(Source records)
►

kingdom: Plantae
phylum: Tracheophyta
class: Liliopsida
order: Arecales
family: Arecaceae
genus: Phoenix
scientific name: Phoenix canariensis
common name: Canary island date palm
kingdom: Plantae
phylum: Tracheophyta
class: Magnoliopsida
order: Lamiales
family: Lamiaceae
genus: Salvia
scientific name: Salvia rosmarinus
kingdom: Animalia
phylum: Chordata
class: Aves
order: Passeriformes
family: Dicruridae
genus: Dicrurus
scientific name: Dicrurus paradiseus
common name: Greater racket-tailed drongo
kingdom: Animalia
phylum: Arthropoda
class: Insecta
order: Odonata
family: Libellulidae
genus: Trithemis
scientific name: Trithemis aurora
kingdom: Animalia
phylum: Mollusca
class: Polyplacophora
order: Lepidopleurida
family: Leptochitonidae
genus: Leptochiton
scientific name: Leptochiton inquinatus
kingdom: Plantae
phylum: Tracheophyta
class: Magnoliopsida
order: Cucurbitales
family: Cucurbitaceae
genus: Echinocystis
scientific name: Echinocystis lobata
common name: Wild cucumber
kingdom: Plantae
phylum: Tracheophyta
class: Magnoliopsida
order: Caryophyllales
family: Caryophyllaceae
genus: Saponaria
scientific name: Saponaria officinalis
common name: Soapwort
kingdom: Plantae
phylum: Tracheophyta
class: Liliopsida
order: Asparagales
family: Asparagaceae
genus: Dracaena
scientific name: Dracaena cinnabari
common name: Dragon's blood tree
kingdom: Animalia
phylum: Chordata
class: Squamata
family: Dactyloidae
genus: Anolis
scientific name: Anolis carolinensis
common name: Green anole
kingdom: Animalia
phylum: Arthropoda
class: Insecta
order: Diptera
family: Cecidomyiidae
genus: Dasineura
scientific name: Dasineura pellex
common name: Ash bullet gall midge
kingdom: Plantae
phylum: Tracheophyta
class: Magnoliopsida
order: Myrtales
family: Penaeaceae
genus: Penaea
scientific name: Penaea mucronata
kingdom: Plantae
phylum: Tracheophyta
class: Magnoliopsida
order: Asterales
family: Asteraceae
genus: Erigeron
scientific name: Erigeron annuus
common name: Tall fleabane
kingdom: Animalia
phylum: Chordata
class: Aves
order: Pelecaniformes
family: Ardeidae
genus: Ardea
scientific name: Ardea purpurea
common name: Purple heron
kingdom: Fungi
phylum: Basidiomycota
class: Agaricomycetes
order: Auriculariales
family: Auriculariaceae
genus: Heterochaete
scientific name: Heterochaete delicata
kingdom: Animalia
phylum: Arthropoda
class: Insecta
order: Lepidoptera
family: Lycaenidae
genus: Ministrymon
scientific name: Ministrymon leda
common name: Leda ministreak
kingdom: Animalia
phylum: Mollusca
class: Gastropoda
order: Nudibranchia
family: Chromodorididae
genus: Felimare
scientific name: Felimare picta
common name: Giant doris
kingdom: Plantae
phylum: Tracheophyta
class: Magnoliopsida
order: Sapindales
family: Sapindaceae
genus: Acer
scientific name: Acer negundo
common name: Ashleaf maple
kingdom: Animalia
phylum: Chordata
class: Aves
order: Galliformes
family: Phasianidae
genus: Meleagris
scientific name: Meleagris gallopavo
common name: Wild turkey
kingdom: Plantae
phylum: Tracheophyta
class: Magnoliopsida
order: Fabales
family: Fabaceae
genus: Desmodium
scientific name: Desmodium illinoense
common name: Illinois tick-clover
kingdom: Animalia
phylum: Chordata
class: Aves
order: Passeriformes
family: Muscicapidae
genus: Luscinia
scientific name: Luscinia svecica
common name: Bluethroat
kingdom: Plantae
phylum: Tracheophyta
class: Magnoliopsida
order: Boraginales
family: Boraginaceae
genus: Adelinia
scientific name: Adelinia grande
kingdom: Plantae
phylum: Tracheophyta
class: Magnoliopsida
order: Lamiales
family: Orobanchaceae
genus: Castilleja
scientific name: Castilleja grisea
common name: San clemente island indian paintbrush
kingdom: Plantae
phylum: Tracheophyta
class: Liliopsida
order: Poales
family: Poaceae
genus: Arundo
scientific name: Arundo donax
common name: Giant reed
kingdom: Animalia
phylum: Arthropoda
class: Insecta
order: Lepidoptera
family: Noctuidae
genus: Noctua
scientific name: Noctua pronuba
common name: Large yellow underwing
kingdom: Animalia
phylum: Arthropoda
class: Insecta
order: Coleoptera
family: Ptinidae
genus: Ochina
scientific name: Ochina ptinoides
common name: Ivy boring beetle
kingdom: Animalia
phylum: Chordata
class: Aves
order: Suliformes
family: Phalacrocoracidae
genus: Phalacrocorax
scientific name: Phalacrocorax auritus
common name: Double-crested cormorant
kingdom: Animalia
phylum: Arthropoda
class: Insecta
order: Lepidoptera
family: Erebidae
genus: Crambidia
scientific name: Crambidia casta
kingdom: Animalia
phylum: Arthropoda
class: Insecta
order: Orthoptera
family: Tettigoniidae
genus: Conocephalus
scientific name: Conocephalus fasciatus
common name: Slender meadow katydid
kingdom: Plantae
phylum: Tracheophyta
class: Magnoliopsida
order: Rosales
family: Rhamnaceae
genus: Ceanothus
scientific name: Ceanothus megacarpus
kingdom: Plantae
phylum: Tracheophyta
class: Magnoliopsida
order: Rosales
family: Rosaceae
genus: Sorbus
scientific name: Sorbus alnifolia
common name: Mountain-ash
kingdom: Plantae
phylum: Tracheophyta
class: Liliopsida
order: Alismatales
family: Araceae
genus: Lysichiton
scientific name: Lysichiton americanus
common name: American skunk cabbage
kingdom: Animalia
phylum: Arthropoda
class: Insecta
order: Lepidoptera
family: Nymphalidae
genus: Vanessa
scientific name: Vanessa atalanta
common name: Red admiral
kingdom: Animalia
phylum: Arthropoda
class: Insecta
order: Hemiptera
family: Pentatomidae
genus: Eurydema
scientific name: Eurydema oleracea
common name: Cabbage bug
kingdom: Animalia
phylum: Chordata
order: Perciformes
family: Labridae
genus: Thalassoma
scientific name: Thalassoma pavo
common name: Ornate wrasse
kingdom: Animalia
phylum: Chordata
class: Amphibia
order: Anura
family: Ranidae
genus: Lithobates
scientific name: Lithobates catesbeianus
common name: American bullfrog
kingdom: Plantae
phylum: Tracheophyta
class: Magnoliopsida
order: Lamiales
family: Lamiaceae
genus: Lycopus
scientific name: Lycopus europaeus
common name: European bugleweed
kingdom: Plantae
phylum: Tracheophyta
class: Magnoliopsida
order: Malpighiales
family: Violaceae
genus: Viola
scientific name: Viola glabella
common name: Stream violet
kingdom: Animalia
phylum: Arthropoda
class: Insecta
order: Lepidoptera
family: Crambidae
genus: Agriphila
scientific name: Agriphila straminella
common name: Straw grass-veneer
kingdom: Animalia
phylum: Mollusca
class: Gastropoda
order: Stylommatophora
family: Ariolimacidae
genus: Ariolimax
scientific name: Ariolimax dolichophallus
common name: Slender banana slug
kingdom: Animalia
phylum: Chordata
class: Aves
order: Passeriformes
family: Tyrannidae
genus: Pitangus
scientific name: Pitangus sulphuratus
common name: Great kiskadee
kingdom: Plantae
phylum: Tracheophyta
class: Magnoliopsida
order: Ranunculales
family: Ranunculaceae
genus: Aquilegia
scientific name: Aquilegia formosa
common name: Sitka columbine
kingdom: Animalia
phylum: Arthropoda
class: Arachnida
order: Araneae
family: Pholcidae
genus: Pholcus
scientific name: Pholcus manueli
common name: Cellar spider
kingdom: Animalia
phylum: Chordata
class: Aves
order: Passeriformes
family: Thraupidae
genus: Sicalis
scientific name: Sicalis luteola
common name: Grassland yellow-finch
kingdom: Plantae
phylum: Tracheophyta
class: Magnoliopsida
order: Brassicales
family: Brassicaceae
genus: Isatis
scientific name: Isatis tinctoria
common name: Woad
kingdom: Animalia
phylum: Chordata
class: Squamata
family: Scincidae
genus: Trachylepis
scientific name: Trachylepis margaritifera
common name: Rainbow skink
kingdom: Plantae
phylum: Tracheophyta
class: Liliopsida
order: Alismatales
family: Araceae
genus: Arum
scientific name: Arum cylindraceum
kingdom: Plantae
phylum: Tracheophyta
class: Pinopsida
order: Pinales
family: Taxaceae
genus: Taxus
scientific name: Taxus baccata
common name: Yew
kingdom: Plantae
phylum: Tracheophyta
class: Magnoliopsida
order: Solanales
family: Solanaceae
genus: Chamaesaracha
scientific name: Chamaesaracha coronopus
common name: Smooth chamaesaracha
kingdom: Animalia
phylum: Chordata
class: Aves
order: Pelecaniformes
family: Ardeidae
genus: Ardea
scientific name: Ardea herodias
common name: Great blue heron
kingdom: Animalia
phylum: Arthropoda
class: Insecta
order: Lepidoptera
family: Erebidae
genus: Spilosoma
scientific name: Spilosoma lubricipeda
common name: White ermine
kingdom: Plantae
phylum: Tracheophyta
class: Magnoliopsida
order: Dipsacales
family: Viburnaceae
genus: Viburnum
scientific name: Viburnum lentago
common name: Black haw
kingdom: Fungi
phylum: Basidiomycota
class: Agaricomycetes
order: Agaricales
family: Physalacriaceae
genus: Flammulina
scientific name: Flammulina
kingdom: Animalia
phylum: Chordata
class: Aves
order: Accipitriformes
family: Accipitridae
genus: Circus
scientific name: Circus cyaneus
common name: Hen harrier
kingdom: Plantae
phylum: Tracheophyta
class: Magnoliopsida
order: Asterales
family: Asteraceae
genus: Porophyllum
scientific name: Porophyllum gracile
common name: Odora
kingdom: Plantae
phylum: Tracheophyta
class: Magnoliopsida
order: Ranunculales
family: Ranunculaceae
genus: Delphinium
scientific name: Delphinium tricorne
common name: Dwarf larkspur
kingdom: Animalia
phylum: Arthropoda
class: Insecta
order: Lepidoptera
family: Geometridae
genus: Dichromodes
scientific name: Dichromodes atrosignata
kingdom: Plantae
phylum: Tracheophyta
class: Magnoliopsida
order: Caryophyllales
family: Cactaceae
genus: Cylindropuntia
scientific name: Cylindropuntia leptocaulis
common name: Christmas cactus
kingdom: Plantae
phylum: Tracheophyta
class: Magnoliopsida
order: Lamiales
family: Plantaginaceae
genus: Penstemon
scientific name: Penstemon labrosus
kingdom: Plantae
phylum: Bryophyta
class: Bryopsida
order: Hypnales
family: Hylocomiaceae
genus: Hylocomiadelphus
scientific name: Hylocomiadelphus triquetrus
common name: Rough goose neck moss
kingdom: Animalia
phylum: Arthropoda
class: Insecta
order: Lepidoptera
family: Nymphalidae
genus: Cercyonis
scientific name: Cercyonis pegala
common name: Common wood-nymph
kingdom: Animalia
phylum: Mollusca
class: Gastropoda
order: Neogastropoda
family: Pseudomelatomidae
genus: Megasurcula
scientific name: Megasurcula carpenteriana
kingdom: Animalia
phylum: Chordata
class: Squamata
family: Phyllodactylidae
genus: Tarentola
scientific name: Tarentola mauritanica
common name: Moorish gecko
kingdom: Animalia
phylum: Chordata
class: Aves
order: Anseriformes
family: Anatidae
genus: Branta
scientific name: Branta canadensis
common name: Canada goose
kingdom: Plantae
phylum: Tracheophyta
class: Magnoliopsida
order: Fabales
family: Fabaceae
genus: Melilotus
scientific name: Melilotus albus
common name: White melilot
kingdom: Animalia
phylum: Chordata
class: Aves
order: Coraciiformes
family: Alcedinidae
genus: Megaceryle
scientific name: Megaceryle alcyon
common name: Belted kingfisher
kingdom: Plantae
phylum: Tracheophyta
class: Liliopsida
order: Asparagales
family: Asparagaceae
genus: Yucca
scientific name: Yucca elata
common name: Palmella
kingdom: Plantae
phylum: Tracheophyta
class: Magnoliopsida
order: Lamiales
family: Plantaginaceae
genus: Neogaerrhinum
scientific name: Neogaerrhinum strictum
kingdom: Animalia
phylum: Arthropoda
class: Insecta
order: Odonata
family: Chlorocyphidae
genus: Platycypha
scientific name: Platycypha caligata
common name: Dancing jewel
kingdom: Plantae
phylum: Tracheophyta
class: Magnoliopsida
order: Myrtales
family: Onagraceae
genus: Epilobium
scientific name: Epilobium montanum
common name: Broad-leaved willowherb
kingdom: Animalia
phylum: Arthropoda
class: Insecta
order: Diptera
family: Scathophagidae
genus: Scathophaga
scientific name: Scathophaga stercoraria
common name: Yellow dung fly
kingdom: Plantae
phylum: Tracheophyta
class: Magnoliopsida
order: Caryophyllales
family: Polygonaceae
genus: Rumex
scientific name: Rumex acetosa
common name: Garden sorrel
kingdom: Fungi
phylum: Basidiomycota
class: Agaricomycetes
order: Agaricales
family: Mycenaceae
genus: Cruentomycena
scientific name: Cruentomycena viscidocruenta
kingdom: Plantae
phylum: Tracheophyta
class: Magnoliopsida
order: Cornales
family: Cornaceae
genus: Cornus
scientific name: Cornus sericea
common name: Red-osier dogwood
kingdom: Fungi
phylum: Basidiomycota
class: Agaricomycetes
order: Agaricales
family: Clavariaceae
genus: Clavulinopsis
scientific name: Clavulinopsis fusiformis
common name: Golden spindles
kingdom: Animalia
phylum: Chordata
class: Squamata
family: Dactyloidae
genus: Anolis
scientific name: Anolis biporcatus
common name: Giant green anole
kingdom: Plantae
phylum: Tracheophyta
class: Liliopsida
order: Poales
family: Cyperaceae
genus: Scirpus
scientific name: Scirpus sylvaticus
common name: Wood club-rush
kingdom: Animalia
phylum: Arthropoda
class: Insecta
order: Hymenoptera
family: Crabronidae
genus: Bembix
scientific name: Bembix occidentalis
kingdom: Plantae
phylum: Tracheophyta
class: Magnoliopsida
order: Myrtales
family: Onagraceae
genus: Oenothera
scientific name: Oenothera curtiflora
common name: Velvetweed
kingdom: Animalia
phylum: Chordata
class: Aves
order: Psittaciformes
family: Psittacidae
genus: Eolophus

◄

:: Goal of the exercise ::
Reproduce the part of the entries that opens with the line containing "scientific name: Melilotus albus" and closes with the line containing "genus: Yucca", renaming "phylum" to "division" and leaving everything else unchanged.

:: Output below ::
scientific name: Melilotus albus
common name: White melilot
kingdom: Animalia
division: Chordata
class: Aves
order: Coraciiformes
family: Alcedinidae
genus: Megaceryle
scientific name: Megaceryle alcyon
common name: Belted kingfisher
kingdom: Plantae
division: Tracheophyta
class: Liliopsida
order: Asparagales
family: Asparagaceae
genus: Yucca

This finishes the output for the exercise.